• [Задание 1]: Извлеките из отрывка об исповеди фрагмент между «Епитрахиль он не» и «него в ногах.» включительно.
• [Задание 2]: Переведите на английский язык следующее предложение из отрывка об исповеди: «Я не поняла, что батюшка говорил мне о будущем моем нездоровье».

• [Исходный текст]:
* * * * * * *

Епитрахиль он не надел. Я сказала несколько слов и потом начала задыхаться.
— Вот ведь, что с вами, — участливо сказал он.
— Нет, батюшка, я здорова. Это так.
— Вы–то здоровая? — с грустью добавил. — Слабенькая. Смотрите, берегите себя. Смотрите. Ведь у вас то же, что и у меня.
— Нет, батюшка, не то же. Это пустяк, — горячо запротестовала я. Я не поняла, что батюшка говорил мне о будущем моем нездоровье. От его слов мне стало легче, и я выпалила:
— Батюшка, простите. Ради Христа простите. Я не могу сказать этого о. Константину. Делайте со мной, что хотите. Я не знаю, что будет с ним, если он это узнает. Батюшка, родной, больше никогда не буду. Что хотите делайте со мной, только отпустите мне его (грех). Вы–то простите. Не может быть, чтобы вы не простили. Наказывайте, как хотите, помилования не прошу, только простите, — с отчаяньем молила я, валяясь у него в ногах.
— В чем дело? — просто спросил он.
— Батюшка милый, батюшка дорогой, простите, больше никогда не буду. Я… я… муч… била себя. Мне надоело, что молитва не выходит.
— Расскажите все, как было, — как–то особенно спокойно сказал он.

* * * * * * *

• [Исследуемые данные]:
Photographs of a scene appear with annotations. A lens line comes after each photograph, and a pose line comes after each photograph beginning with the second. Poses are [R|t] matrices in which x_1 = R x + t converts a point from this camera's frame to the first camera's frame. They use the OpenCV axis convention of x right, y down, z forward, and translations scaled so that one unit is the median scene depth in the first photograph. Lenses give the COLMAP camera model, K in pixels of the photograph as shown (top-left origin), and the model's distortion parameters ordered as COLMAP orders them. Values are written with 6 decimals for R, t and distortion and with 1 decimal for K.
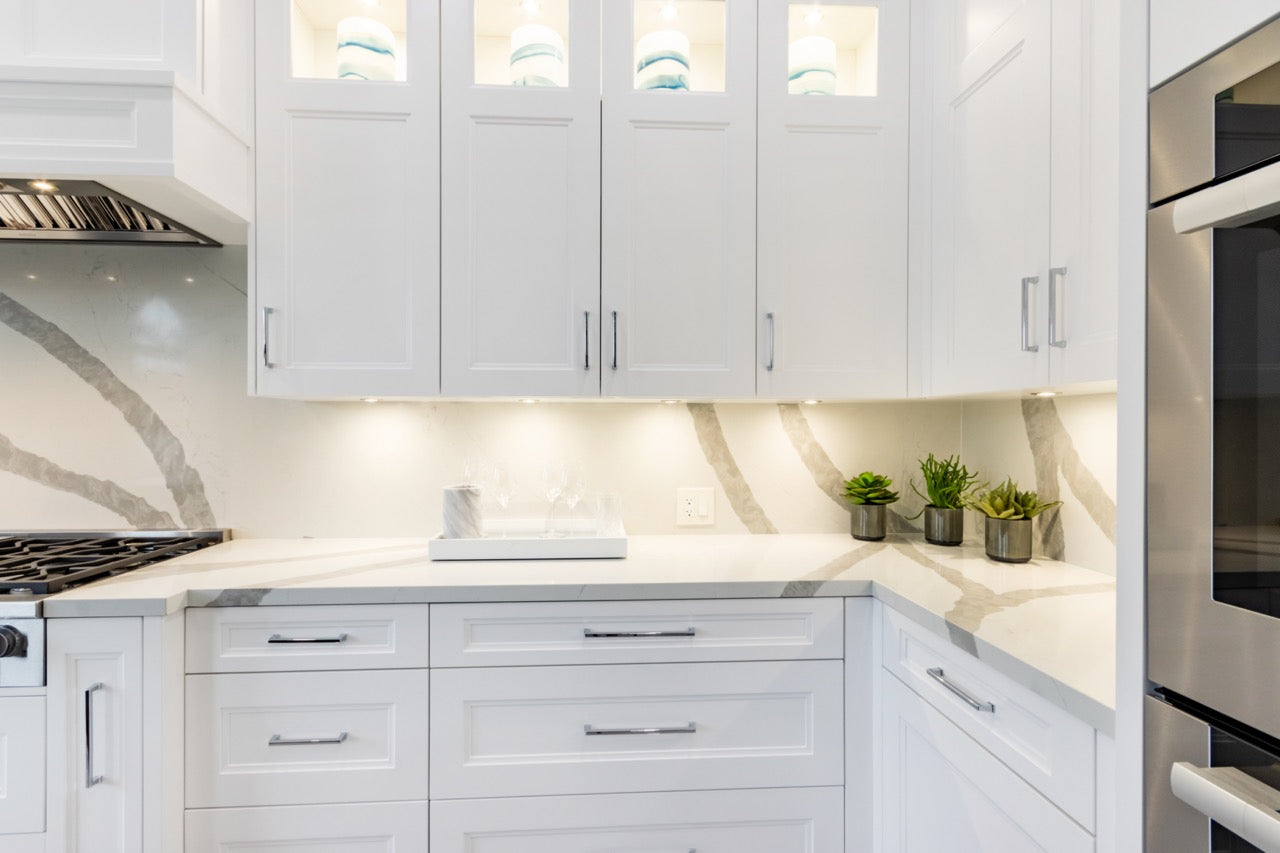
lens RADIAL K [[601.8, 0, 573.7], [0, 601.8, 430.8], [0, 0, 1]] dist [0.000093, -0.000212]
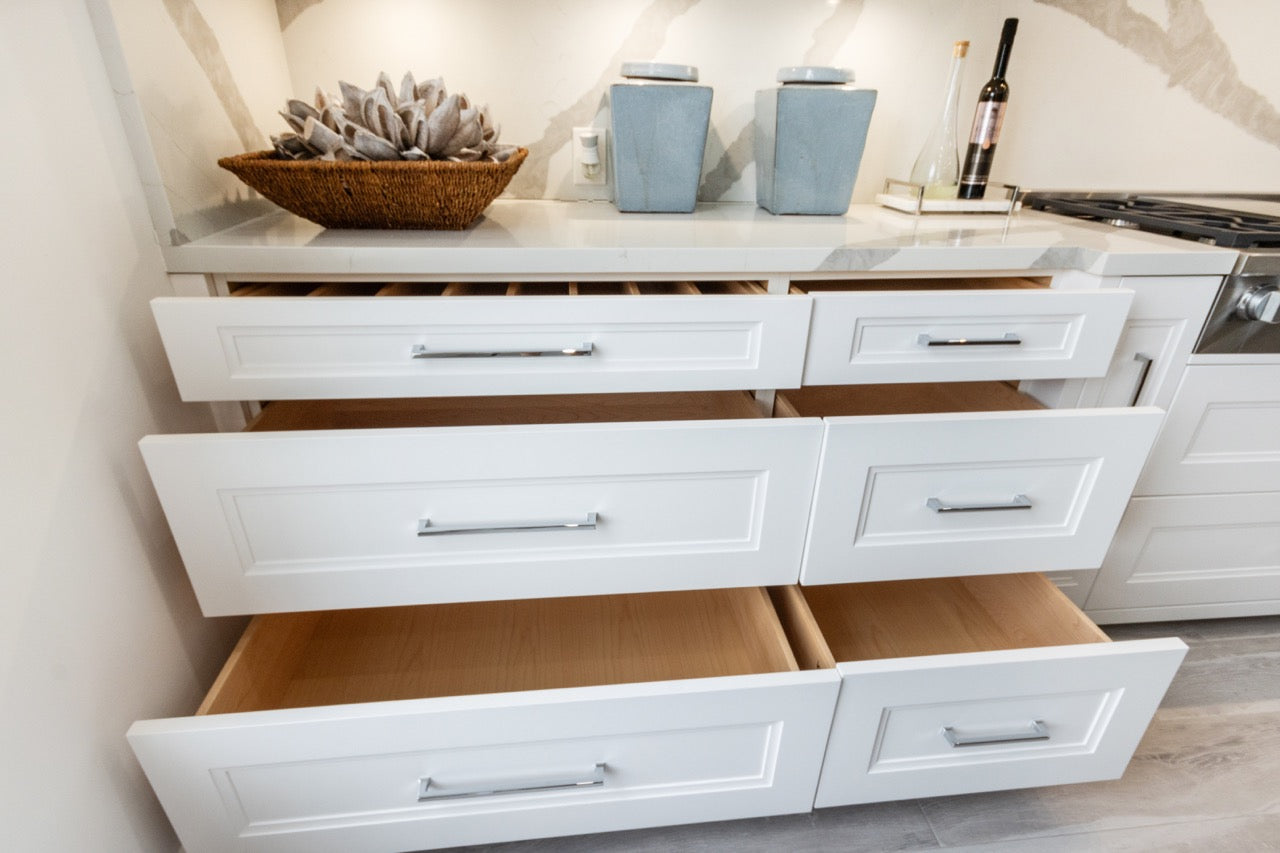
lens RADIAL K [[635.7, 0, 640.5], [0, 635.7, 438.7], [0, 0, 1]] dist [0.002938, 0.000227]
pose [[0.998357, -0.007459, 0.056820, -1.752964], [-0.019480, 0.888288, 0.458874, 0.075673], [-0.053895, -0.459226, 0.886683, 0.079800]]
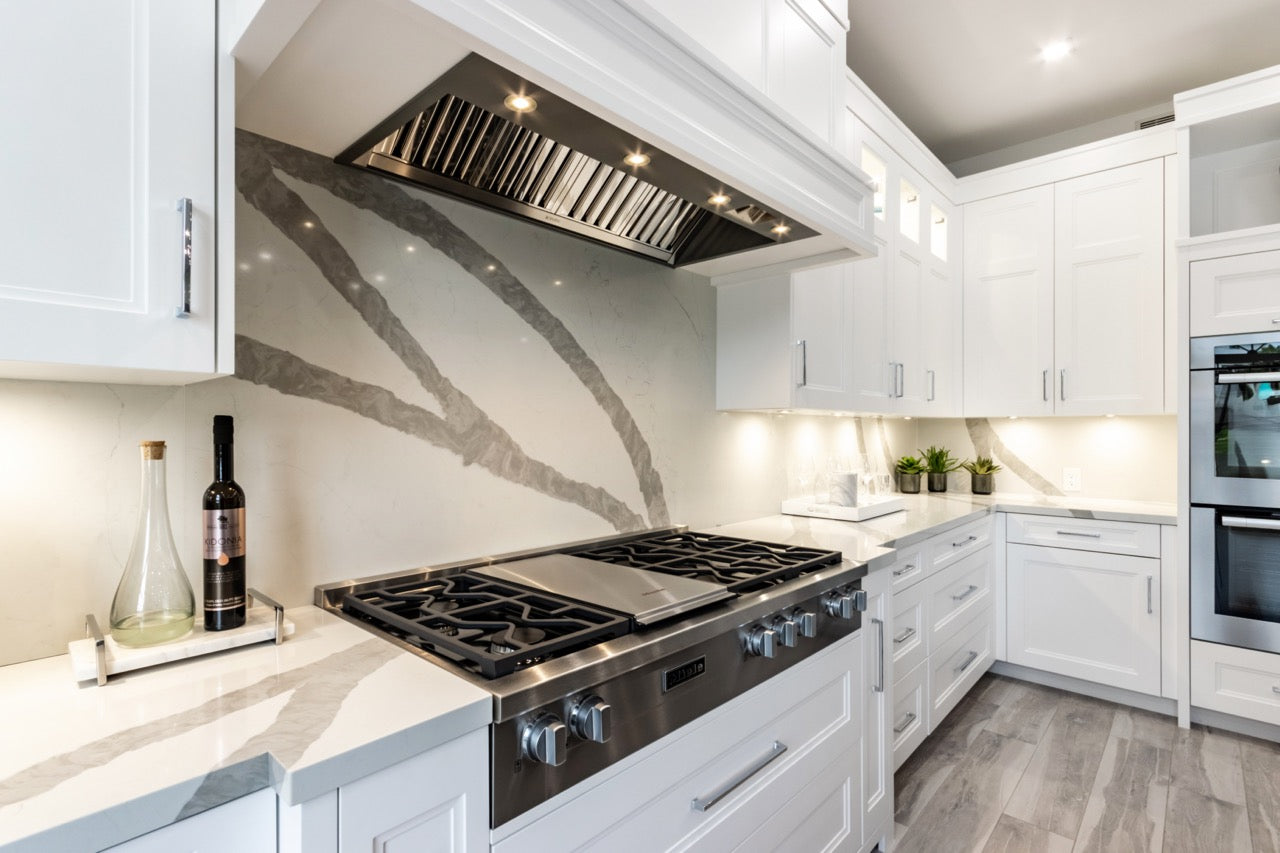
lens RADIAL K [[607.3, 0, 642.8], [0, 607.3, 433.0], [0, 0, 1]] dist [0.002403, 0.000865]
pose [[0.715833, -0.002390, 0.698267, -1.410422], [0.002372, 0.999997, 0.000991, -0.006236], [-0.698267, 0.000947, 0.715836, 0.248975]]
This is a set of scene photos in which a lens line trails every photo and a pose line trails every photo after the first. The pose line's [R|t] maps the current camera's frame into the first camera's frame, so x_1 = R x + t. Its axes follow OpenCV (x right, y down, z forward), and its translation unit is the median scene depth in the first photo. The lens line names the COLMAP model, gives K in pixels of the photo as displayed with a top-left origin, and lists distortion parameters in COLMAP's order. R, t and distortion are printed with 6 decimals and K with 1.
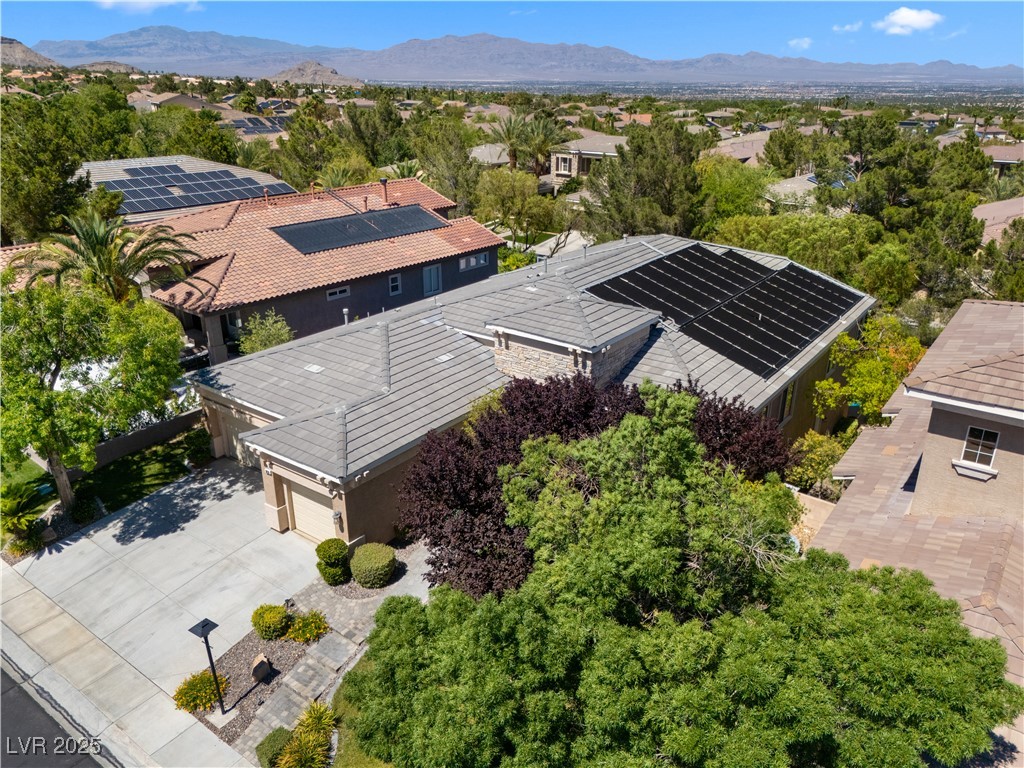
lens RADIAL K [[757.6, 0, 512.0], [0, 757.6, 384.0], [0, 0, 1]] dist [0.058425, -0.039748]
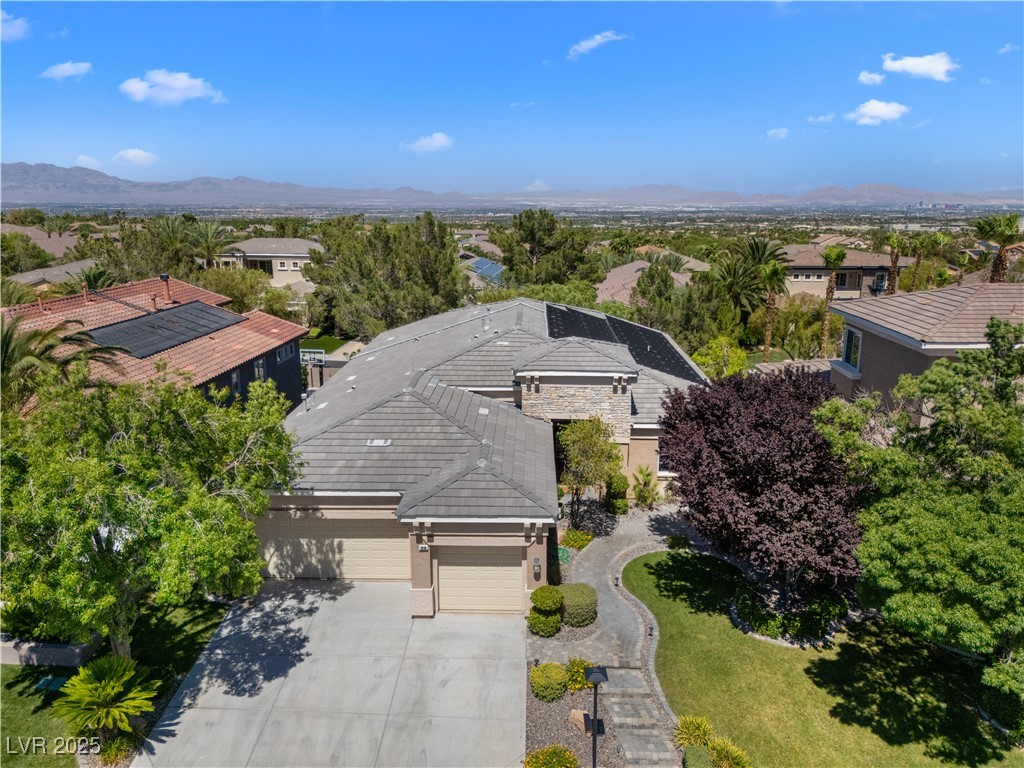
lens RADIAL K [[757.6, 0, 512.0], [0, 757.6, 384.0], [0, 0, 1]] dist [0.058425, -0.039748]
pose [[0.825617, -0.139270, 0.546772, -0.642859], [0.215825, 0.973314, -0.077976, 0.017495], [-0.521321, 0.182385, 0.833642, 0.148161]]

* * * * * * *

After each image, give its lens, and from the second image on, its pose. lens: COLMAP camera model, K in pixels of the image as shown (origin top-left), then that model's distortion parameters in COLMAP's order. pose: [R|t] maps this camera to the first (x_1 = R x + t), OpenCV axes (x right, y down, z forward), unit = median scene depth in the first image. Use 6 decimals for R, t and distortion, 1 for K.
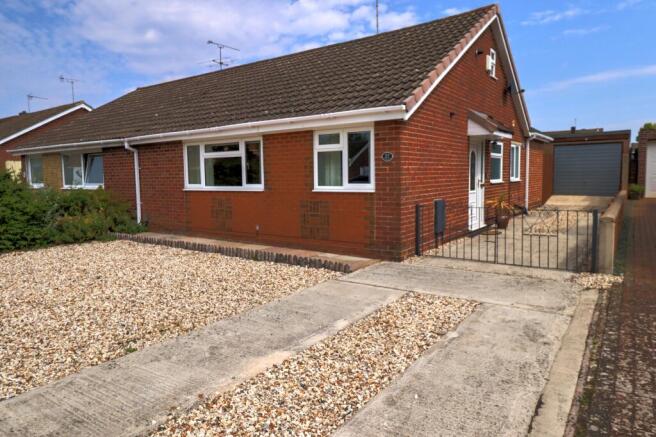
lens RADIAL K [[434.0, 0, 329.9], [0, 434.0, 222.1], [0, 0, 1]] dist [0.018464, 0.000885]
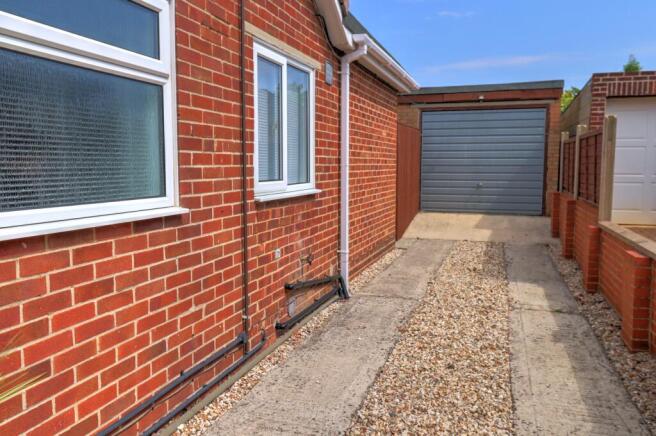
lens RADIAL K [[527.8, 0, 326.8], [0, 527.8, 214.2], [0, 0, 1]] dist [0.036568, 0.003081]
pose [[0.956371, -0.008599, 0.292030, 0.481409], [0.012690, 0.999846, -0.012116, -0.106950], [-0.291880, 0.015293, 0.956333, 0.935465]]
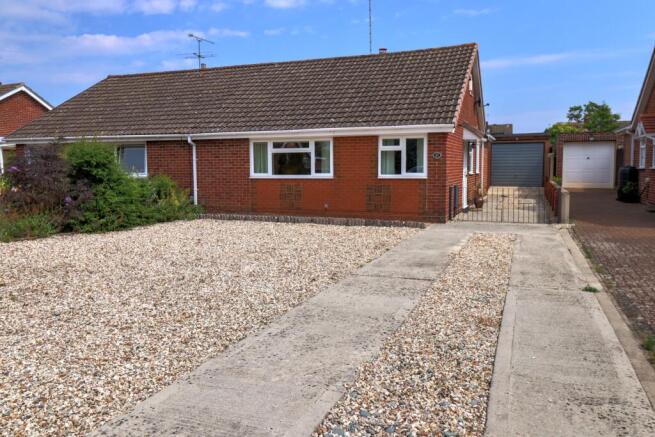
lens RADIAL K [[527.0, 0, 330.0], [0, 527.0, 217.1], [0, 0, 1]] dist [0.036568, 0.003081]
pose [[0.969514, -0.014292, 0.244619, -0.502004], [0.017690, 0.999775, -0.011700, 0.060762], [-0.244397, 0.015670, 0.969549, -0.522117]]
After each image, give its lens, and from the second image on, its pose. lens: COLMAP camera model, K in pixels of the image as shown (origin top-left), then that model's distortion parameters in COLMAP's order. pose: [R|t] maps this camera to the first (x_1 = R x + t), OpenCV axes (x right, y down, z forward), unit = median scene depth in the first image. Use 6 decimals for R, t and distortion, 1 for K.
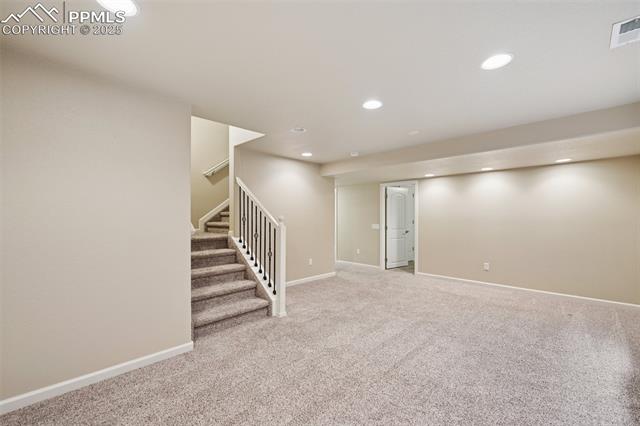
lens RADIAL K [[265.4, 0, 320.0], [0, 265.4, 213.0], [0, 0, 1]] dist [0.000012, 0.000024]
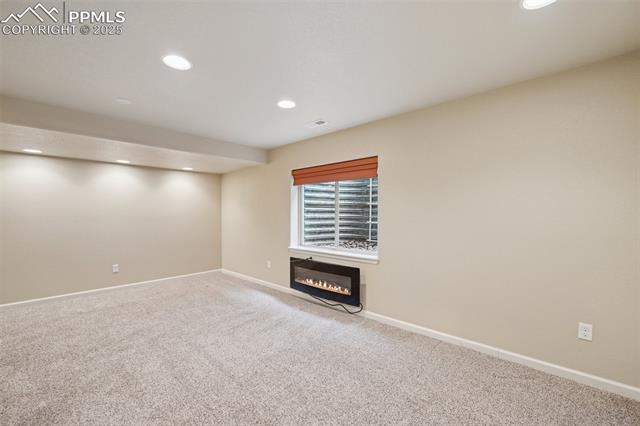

* * * * * * *

• [Ответ 1]:
Епитрахиль он не надел. Я сказала несколько слов и потом начала задыхаться.
— Вот ведь, что с вами, — участливо сказал он.
— Нет, батюшка, я здорова. Это так.
— Вы–то здоровая? — с грустью добавил. — Слабенькая. Смотрите, берегите себя. Смотрите. Ведь у вас то же, что и у меня.
— Нет, батюшка, не то же. Это пустяк, — горячо запротестовала я. Я не поняла, что батюшка говорил мне о будущем моем нездоровье. От его слов мне стало легче, и я выпалила:
— Батюшка, простите. Ради Христа простите. Я не могу сказать этого о. Константину. Делайте со мной, что хотите. Я не знаю, что будет с ним, если он это узнает. Батюшка, родной, больше никогда не буду. Что хотите делайте со мной, только отпустите мне его (грех). Вы–то простите. Не может быть, чтобы вы не простили. Наказывайте, как хотите, помилования не прошу, только простите, — с отчаяньем молила я, валяясь у него в ногах.

• [Ответ 2]: I did not understand that Father was speaking to me about my future ill health.